西田の種々雑多(2)

第2回

本の紹介

常勝軍団のプリンシパル

著者:岩出雅之 (2018年、日経BP)

岩出さんという著者は、ラグビーに関心のある人なら大学ラグビー9連覇の偉業を成し遂げた、帝京大学ラグビー部元監督として知っていると思います。私が岩出さんに注目したのは、学生が毎年入れ替わる大学ラグビーというカテゴリーで、何故9連覇ということが可能だったのか、そこには組織運営の仕方にからくりがあるのでは?と思ったからでした。

連覇を続けていくうちにマスコミにも注目され、いろいろなインタビュー記事もありますが、岩出さんご自身の著作は、この「常勝軍団のプリンシパル」しかありません。この本を読んで思うのは、ラグビーという組織スポーツを通じて、この子たち(学生たち)に幸せになってほしい、というビジョンを岩出さんが強く持ち続け、過去紆余曲折を経ながらも、組織運営として結実させた結果が9連覇だったのだ、ということです。

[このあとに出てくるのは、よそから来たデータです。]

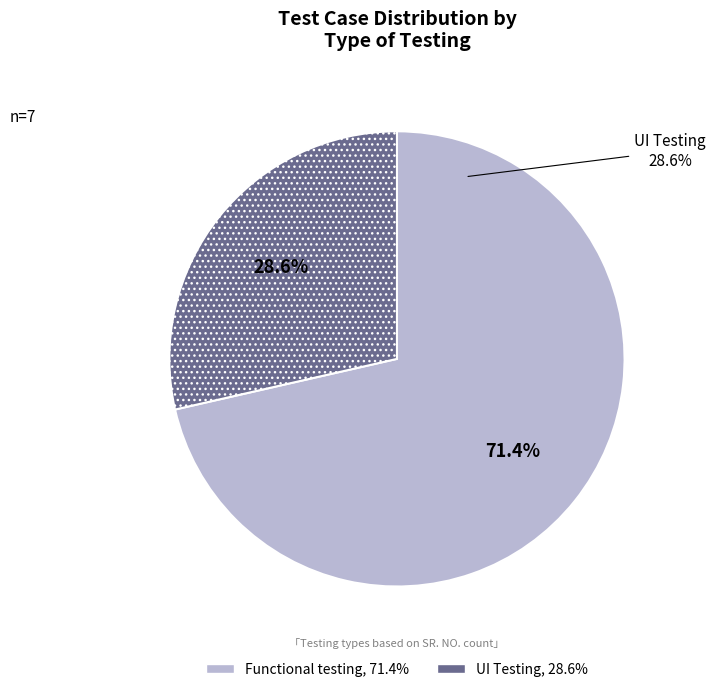

Is it true that Functional testing is 59% of the pie?

False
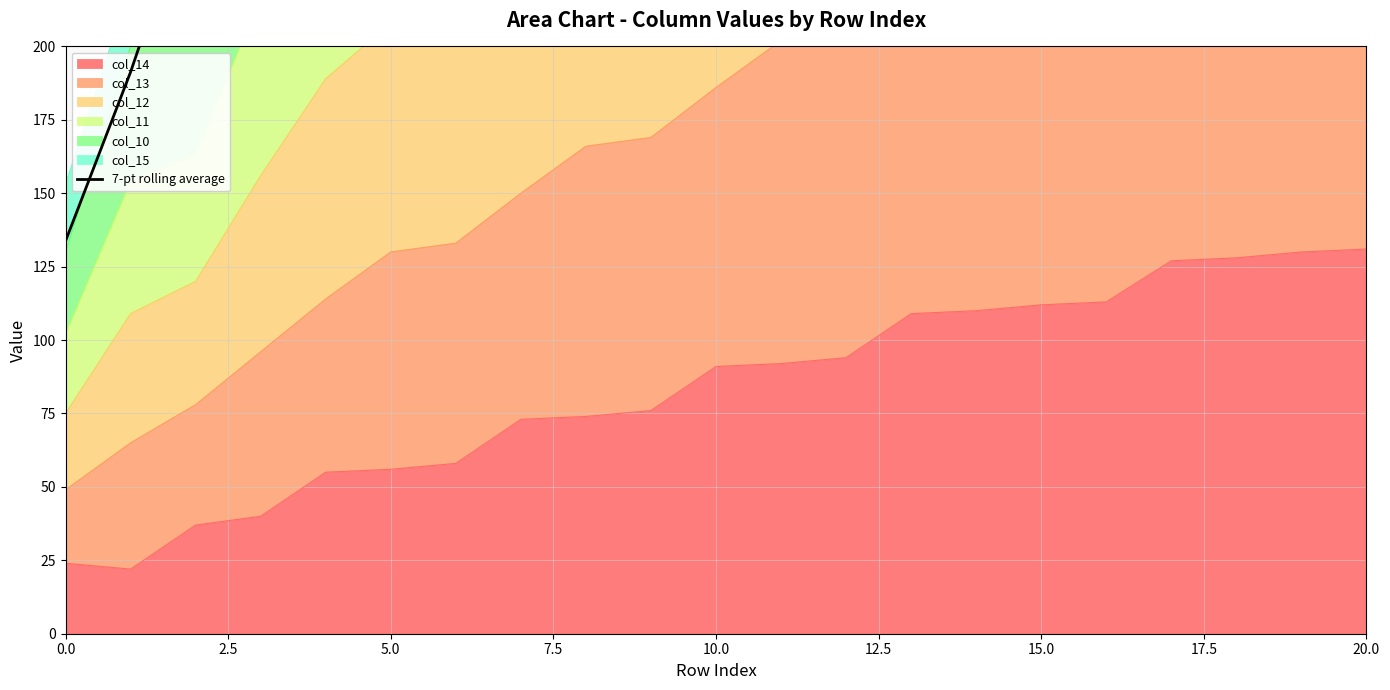

What position from the right is 15?

6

この本を読まれる方は、「そうじゃない」という感想を持たれる処もあるかも知れません。それでも、組織リーダーの評価は、結果が全てです。今年のラグビーワールドカップ日本代表にも、帝京大OBが7名(堀江、姫野、流ほか)選出され、我々見るものを楽しませ、興奮させてくれました。

結果を残した組織運営とはどういうものか、は本書を読んでそれぞれに「これが本質だ!」と見極めされればよいでしょう。最新の経営学理論を実践したような効果の現れ方に唸ってしまう面白さです。